By: Matt Stevens
Bob Mould | website | facebook |
Support: Thought Forms | website
Bob Mould has a catalogue of songs with few rivals. In his set at the Brooklyn Bowl he played a decent selection of the Sugar/Husker Du/solo classics alongside strong new material from his recent albums.
Before Bob’s set Thought Forms played a set of lovely shoegazey tunes . They were fighting a poor sound but there were some really interesting moments and quality songs. I’d like to hear more, it sounded like there were some interesting guitar moments buried in the mix alongside some really nice vocals.
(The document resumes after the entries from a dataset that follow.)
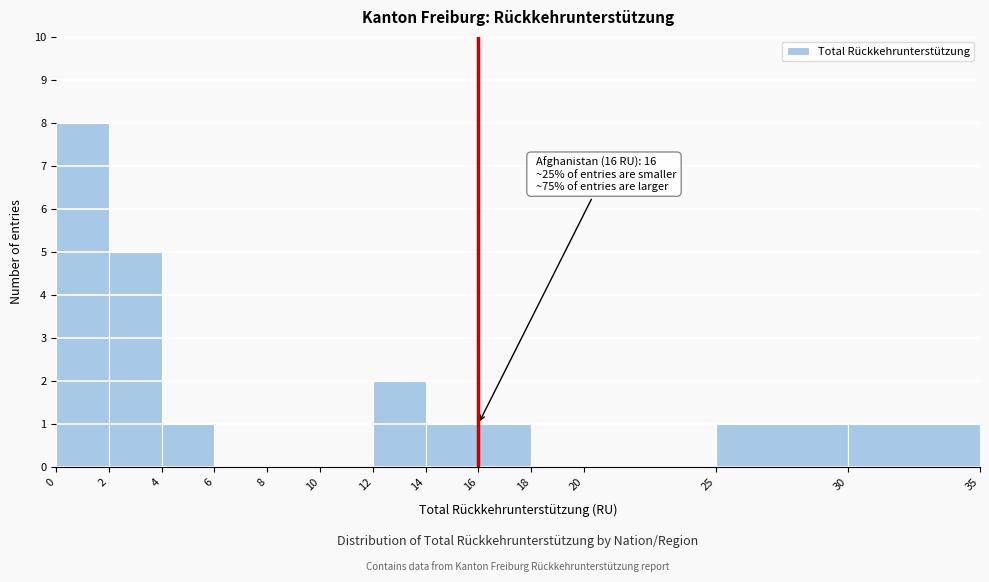

Over which range of the x-axis is the bar tallest?

0 to 2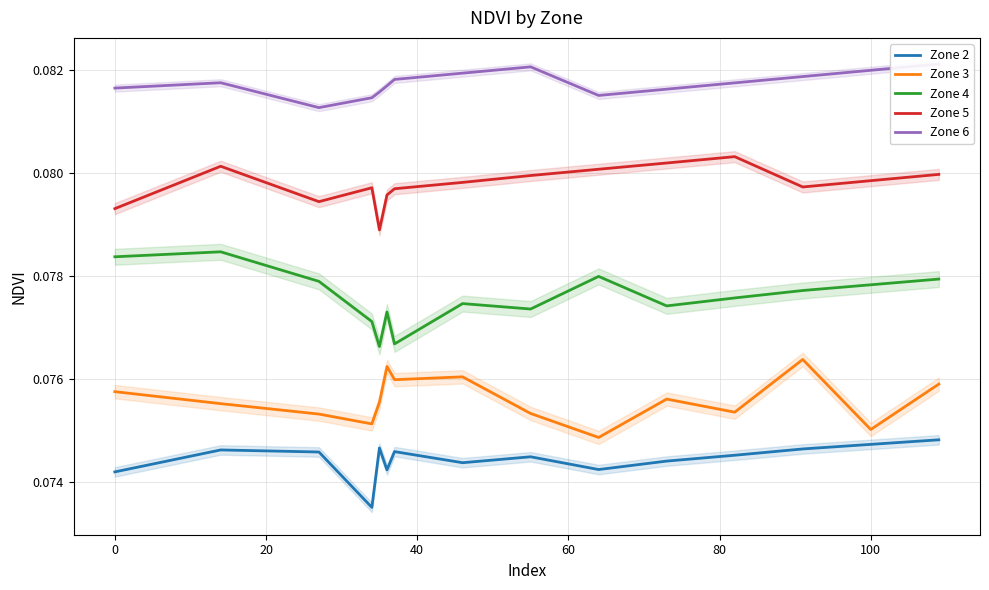

True or false: Zone 4 and Zone 2 intersect in this chart.

False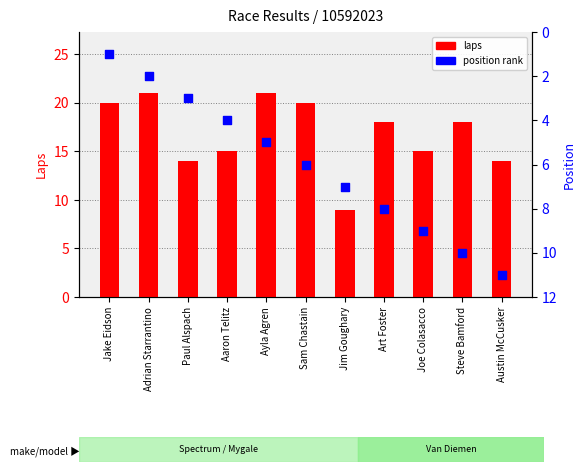

Which series contains the highest Y value?

laps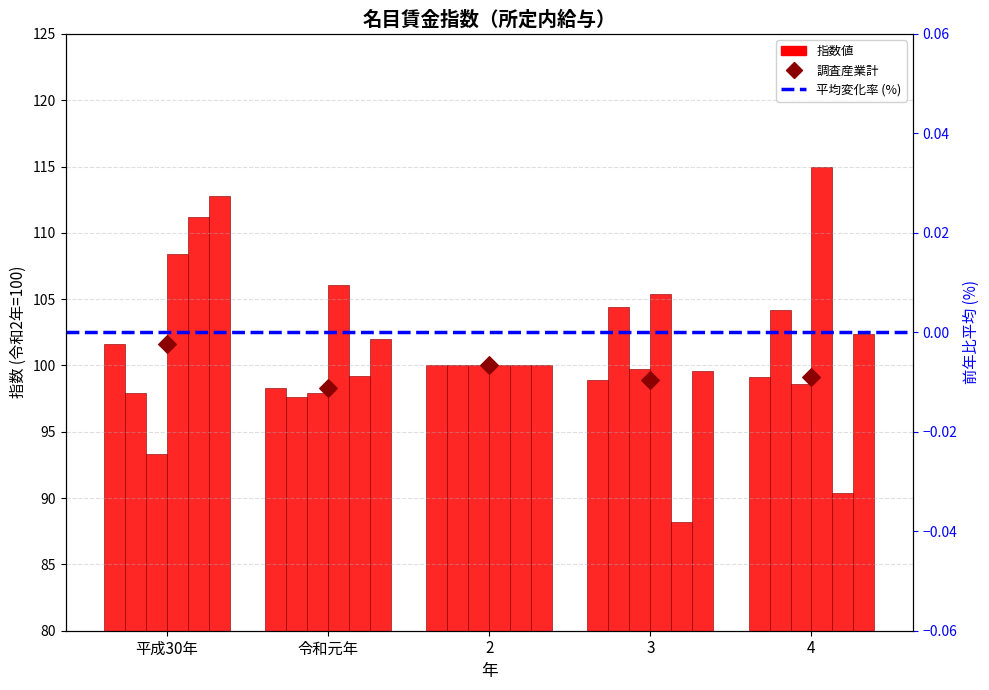

At how many categories does at least one series exceed 104?

4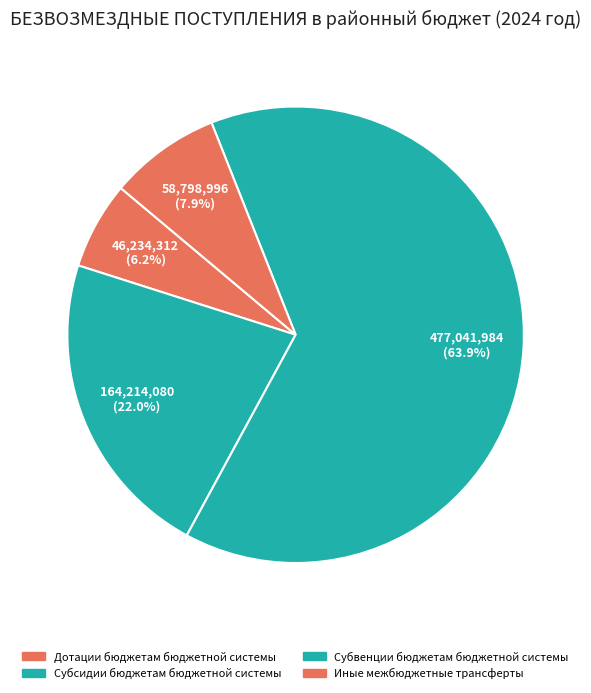

To the nearest percent, what is the average slice percentage?

25%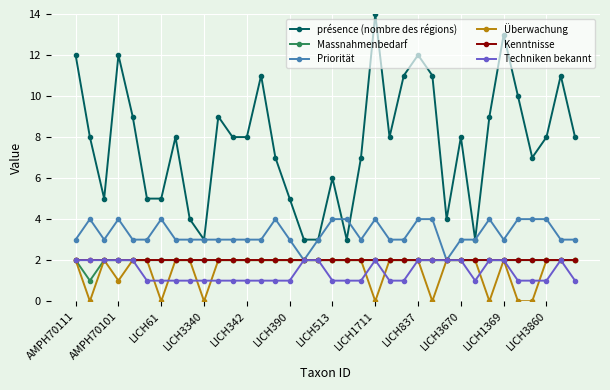

Which series has the widest spread of values?

présence (nombre des régions)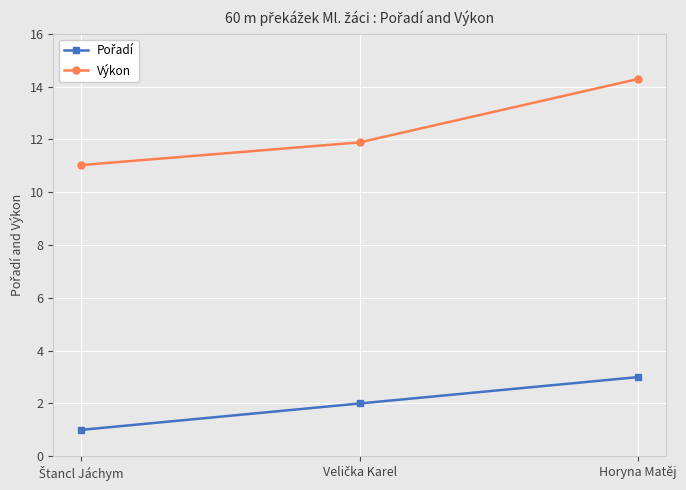

Which series has the largest range (max minus min)?

Výkon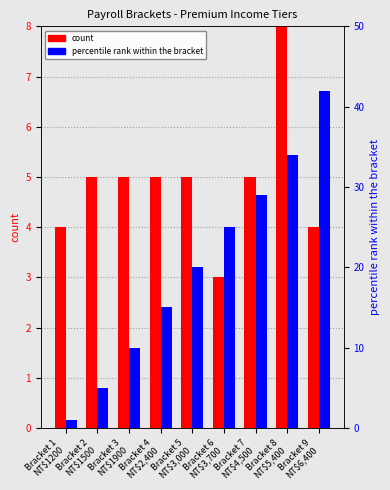

Read the count value at Bracket 8
NT$5,400.

8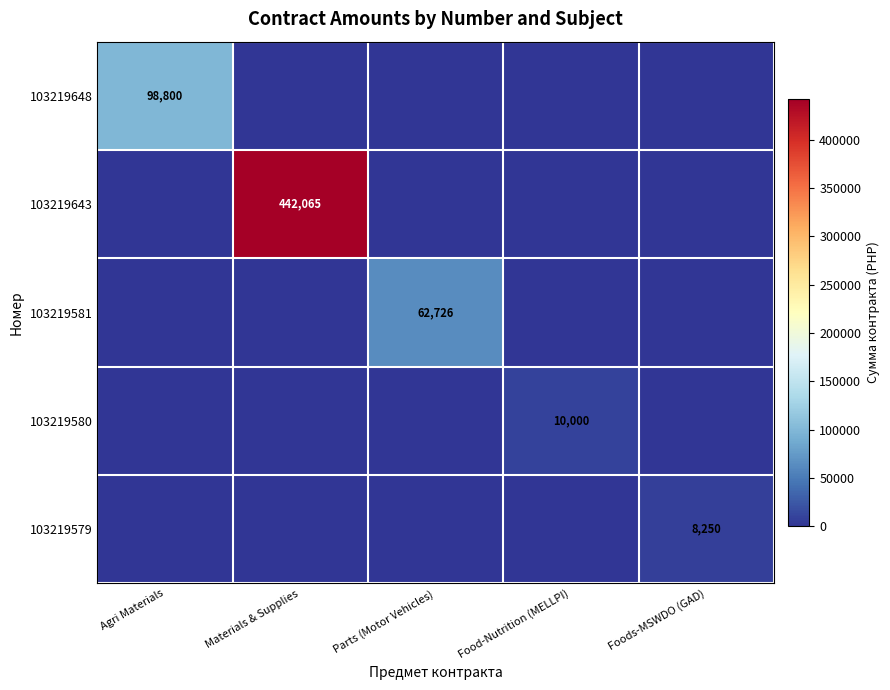

Is it true that 103219643 equals 210379 at Materials & Supplies?

False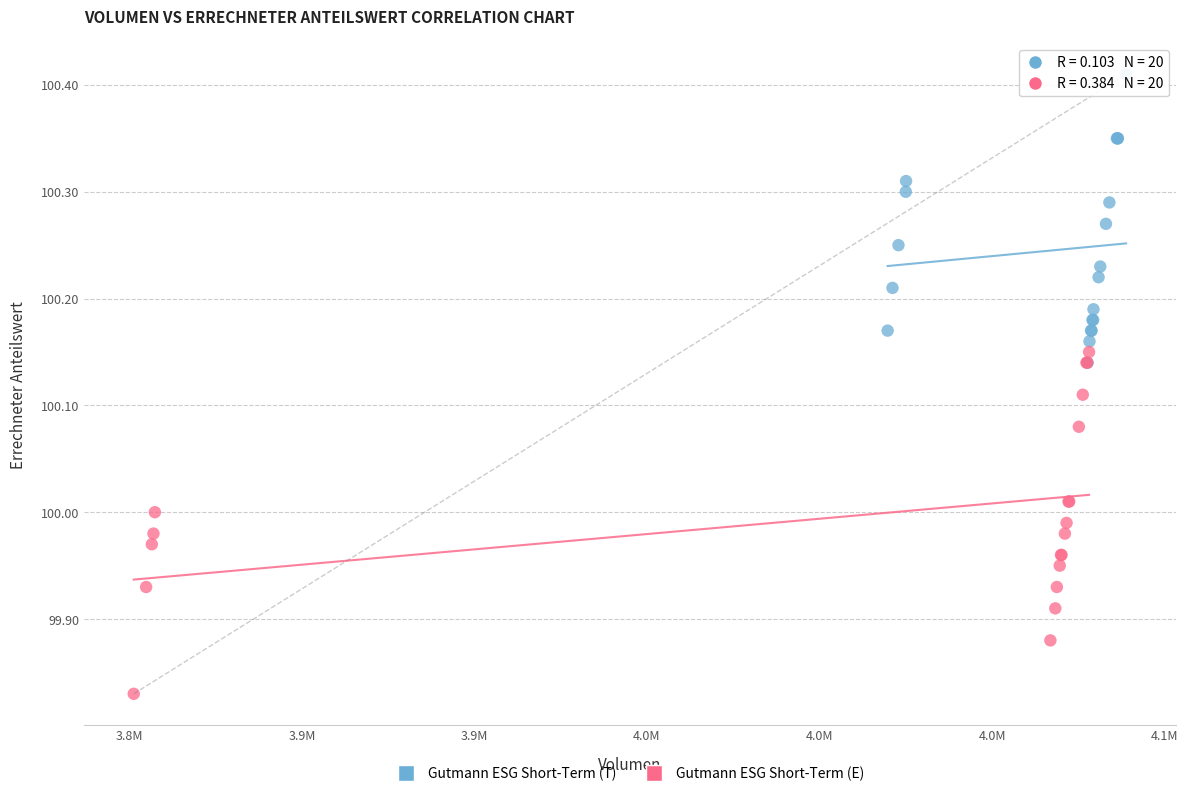

Which series contains the highest Y value?

Gutmann ESG Short-Term (T)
Bob walks on to great applause straight into a trio of Husker Du songs. It’s immediately apparent that his current live band have a power that a reformed Husker Du that would unlikely able to muster. Drummer Jon Wurster and bassist Jason Narducy (both of Superchunk) are both powerful and energetic and Narduncy adds strong harmony vocals.
One thing that’s great to see as he moves into material from the classic Sugar album Copper Blue is how much Mould is enjoying himself, he’s smiling throughout the set. This is very different to his onstage persona from the 90’s and it’s so good to see him happy playing this joyous music.
Some people may criticise the set for it’s lack of tonal variation but when you have songs as strong as this using similar sounds from song to song really doesn’t matter. When they play ‘Come Around’ from Beaster with Mould using a Freeze pedal on the guitar to get the shoegazing sounds he used on the record it’s unexpected and a true wall of sound.
One thing to note is that this an artist who can still write songs as good as he did with Husker Du or Sugar. A lot of the set is built around material from his last three solo albums, the man’s compositional skills are still fully intact. The new material is still raging and melodic in a way that only Bob can do.
Mould encores with a rarely played song that should have been a hit in the late 80’s, ‘Could You Be The One’ from Husker Du’s Warehouse Songs. He beams as he make a tiny error in the guitar solo. It’s easy to forget that he’s also a really original and unusual guitar player who’s style fuses US Hardcore and folky strumming and chord voicings.
This was a great set from one of the best songwriters of the last thirty years. That he didn’t play ‘Tilted’, ‘Celebrated Summer’, ‘Hardly Getting Over It’, ‘Wishing Well’ etc etc in his set (songs many bands would build an entire career around if they had written) and still played a set devoid of dull moments says a lot about the sheer volume of great tracks he’s written.